---------- TEXT PASSAGE
Tuesday, October 19, 2010

Dying Bites by D D Barant

Yet another urban fantasy series. I'd really love to say this one stood out in some fashion from the genre, but the truth is it doesn't. From its cookie-cutter MC to its snarky, double-entendre title it's pretty much a carbon copy of everything on the UF shelf that you've already read.

Let's start with that MC--and I can't do it any better than the book does itself:

"I get my share of male attention. I stand five eight, do a hundred crunches a day and have the abs to prove it. I've been told I have the neckline of a goddess, though nobody ever says which one. My hair is long, very black, and full, while my features tend more toward the Slavic definition of beauty than North American. I don't put on a miniskirt unless I mean it, but when I do I can cause car accidents."

Mary Sue, any one? MC is tough as nails, carries an oversized gun (page 3: "It's a Ruger Super Redhawk Alaskan, a short-barreled revolver chambered with .454 ammunition..."), enough martial arts to handle a werewolf in full attack mode... you get the drift.
--------------------
§ **EXPLORE THE MATERIAL**:
(A) Reproduce the book review starting at "Let's start with" and ending at "get the drift.", swapping "miniskirt" for "cocktail dress".
(B) Carry on the review of Dying Bites from its final sentence, keeping its voice.
The items below come from a different source.
---------- SUPPLIED MATERIAL
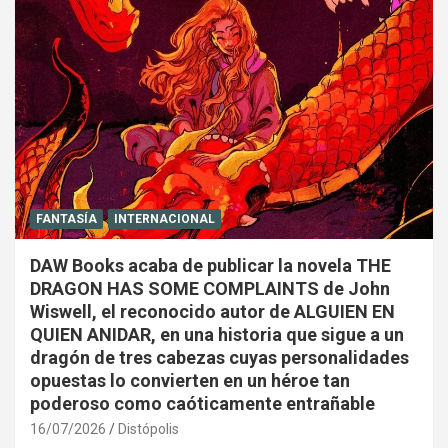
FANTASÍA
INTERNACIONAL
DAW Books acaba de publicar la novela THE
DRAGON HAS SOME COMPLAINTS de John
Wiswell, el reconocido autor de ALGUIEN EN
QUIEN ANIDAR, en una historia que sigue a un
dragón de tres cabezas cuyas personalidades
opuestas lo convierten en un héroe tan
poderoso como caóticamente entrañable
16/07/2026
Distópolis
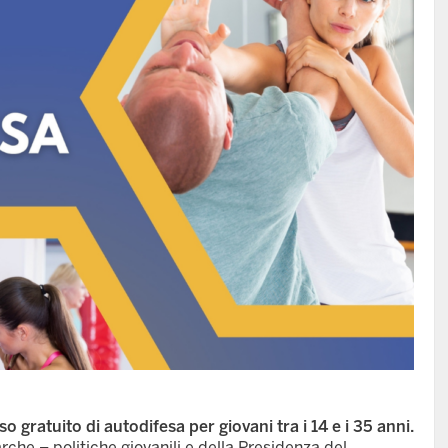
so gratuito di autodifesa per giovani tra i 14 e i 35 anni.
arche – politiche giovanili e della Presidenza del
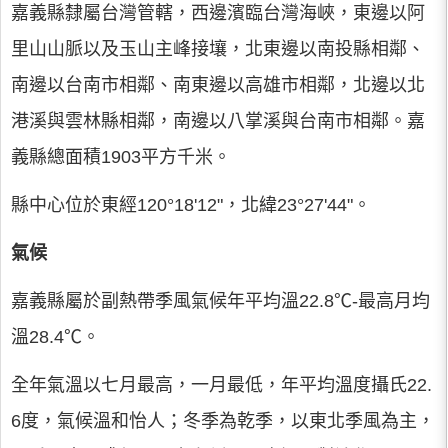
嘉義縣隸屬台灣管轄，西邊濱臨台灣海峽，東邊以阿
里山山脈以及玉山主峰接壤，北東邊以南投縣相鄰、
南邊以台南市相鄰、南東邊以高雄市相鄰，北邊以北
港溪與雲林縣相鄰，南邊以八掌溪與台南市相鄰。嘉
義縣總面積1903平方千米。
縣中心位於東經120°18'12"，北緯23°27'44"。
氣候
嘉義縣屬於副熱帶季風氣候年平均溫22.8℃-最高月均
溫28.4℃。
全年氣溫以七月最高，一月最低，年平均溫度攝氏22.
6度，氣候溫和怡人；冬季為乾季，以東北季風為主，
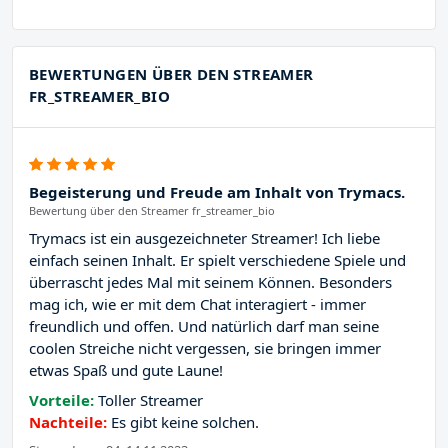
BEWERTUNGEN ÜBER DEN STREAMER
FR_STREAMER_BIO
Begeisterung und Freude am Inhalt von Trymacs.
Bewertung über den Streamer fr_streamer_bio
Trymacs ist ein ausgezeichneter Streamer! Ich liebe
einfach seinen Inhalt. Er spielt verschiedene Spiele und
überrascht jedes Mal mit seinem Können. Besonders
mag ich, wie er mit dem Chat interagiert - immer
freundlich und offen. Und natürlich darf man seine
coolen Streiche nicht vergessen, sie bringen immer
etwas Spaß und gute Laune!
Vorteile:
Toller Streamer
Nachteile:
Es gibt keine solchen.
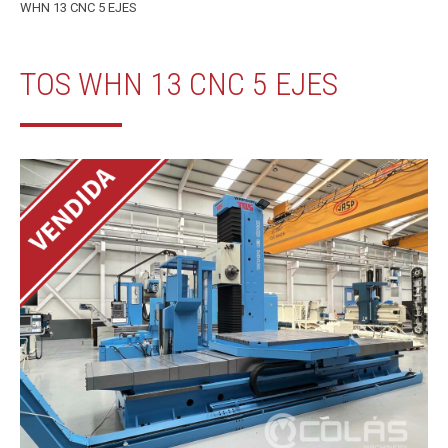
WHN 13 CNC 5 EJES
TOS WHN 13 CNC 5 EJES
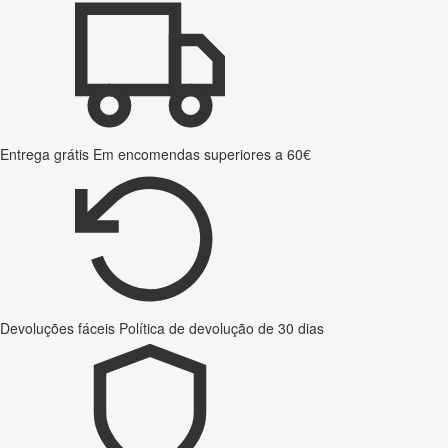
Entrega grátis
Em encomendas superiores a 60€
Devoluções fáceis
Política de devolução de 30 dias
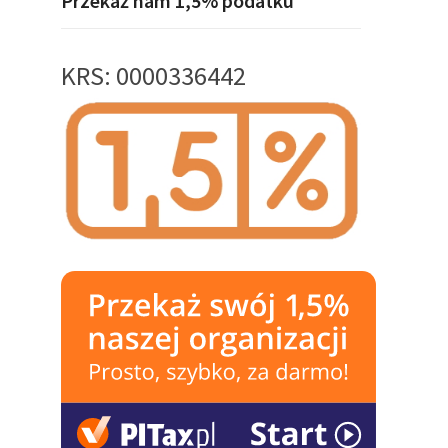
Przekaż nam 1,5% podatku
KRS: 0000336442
--------------------
---------- SUPPLIED MATERIAL
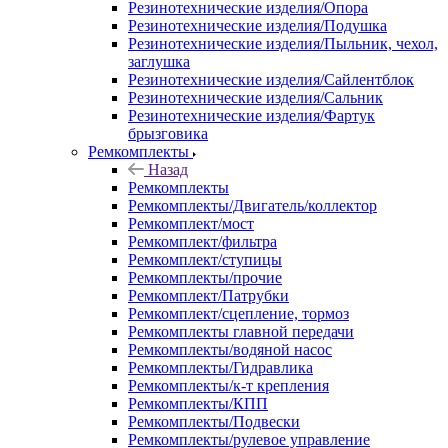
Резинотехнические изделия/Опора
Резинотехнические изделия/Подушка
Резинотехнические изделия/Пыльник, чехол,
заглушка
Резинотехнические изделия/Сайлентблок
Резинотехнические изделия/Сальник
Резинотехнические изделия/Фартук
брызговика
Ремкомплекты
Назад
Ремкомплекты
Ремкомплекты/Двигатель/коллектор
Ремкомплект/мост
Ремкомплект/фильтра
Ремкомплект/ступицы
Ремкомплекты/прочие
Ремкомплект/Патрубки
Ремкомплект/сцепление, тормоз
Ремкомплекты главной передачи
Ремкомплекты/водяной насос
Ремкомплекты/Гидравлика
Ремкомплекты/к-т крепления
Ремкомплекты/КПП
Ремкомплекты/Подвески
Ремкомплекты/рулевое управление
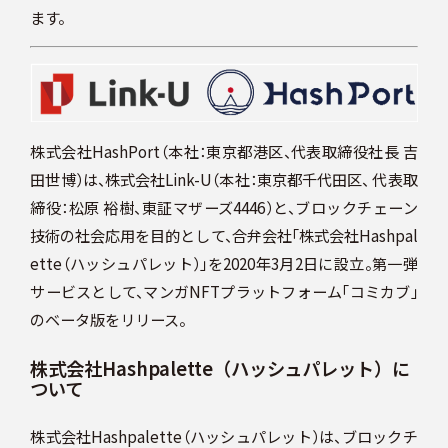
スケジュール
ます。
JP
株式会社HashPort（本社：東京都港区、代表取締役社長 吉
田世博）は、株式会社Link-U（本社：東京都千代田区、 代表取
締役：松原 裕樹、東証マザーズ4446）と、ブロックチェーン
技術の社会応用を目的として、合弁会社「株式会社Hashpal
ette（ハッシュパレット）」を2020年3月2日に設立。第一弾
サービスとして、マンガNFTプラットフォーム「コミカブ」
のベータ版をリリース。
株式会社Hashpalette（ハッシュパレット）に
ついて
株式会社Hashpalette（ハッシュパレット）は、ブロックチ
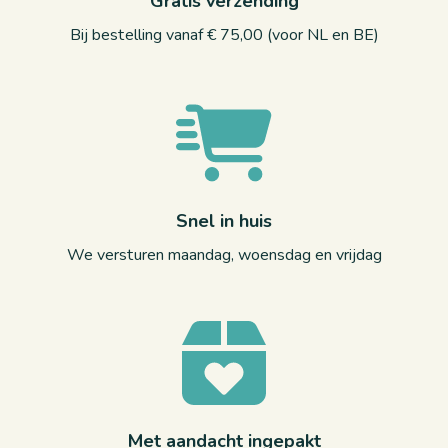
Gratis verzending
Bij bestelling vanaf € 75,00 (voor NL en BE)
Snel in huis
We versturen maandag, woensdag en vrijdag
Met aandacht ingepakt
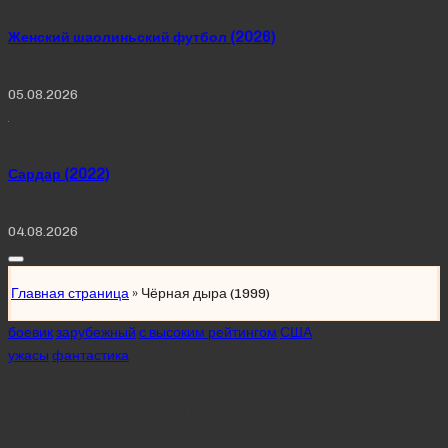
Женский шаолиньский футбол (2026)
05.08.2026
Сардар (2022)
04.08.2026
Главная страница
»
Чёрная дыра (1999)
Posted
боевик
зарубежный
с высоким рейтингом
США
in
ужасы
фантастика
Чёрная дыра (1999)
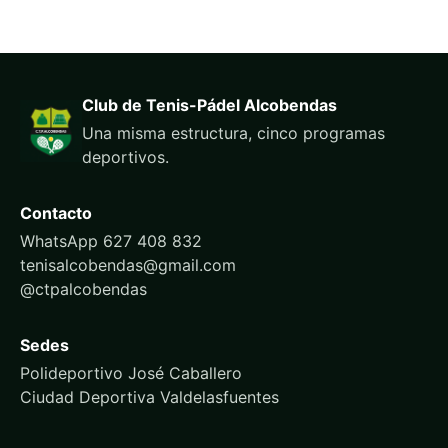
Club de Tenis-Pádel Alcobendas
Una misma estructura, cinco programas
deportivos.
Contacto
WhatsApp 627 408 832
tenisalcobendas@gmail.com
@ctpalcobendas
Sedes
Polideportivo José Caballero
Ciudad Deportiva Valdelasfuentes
--------------------
---------- SUPPLIED MATERIAL
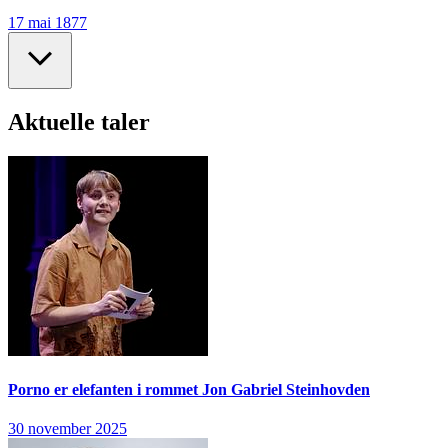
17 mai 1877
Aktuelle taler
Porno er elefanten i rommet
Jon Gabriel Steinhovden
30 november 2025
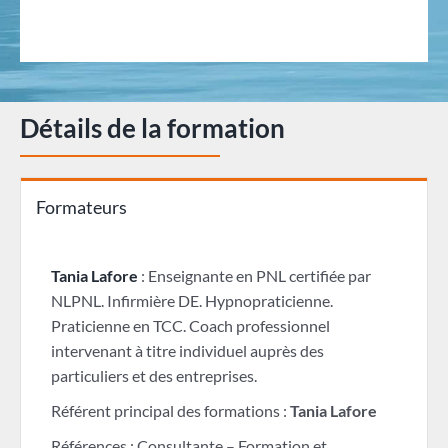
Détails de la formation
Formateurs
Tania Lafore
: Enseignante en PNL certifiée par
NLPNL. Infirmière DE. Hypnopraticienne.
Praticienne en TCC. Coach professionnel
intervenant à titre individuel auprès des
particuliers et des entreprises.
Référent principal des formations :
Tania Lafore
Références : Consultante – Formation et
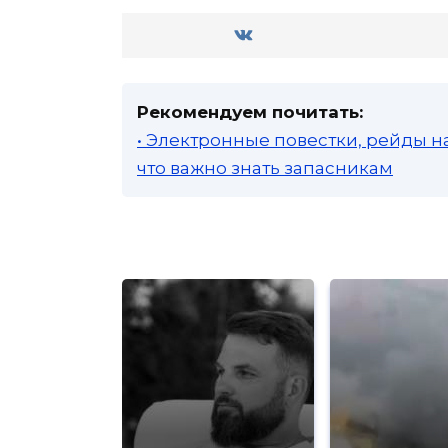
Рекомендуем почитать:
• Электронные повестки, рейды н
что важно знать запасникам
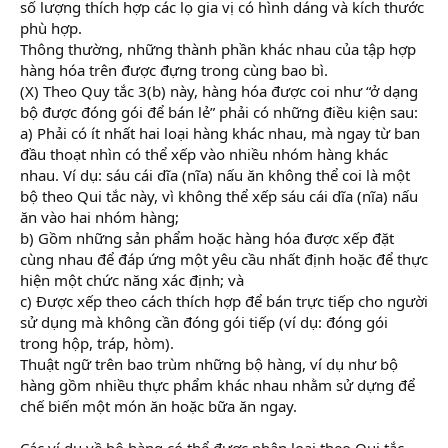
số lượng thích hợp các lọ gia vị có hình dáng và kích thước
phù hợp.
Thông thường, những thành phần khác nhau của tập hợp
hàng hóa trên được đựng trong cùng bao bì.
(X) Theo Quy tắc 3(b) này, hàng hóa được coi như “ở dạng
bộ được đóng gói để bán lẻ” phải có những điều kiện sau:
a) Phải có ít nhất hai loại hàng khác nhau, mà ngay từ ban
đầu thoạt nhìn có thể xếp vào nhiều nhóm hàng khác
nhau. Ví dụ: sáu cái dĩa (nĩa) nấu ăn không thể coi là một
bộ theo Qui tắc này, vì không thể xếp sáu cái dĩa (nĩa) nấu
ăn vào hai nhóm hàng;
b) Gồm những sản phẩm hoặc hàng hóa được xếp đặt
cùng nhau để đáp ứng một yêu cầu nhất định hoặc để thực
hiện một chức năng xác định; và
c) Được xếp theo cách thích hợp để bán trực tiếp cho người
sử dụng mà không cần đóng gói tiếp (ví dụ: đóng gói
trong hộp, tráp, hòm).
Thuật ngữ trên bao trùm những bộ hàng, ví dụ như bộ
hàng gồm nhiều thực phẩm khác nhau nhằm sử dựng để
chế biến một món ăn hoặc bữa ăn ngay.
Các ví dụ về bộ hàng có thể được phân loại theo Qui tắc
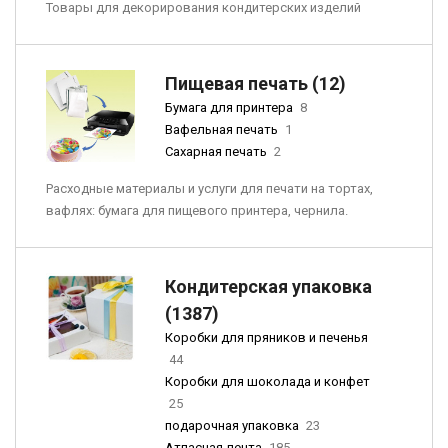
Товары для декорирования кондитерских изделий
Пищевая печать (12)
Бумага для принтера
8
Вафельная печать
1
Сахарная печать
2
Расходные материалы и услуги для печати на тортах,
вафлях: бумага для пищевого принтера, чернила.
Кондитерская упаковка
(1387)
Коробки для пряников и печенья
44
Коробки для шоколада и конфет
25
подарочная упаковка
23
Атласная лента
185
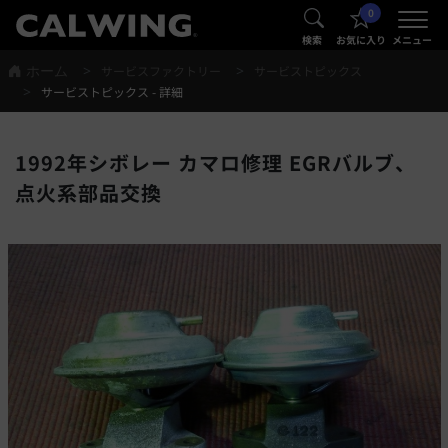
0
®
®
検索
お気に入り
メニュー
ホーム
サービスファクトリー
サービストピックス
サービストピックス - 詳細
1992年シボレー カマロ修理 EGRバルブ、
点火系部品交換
--------------------
§ **RESPONSES FOR EACH TASK**:
(A)
Let's start with that MC--and I can't do it any better than the book does itself:

"I get my share of male attention. I stand five eight, do a hundred crunches a day and have the abs to prove it. I've been told I have the neckline of a goddess, though nobody ever says which one. My hair is long, very black, and full, while my features tend more toward the Slavic definition of beauty than North American. I don't put on a cocktail dress unless I mean it, but when I do I can cause car accidents."

Mary Sue, any one? MC is tough as nails, carries an oversized gun (page 3: "It's a Ruger Super Redhawk Alaskan, a short-barreled revolver chambered with .454 ammunition..."), enough martial arts to handle a werewolf in full attack mode... you get the drift.

(B)
Pretty bad so far. The only thing that remotely makes this series different from its peers is its setting: the first pages introduce the MC being slipped from our universe through a dimensional gateway to a parallel one, and in this new place humans are a small government-protected minority of the population (rough thirds being vampire, were and golem--that last at least an interesting addition). And the only part of the plot that's worthwhile is that the MC is chasing a serial killer, and it's at least mildly interesting to try to figure out what's happening before the characters do.

The book culminates in a Deus Ex Machina ending, nearly literally, that comes through as a horrific blunt trauma to the reader's suspension of disbelief. It's clear that the author wants to set up a sequel--and in fact, one's available--but I have no idea why any reader would bother.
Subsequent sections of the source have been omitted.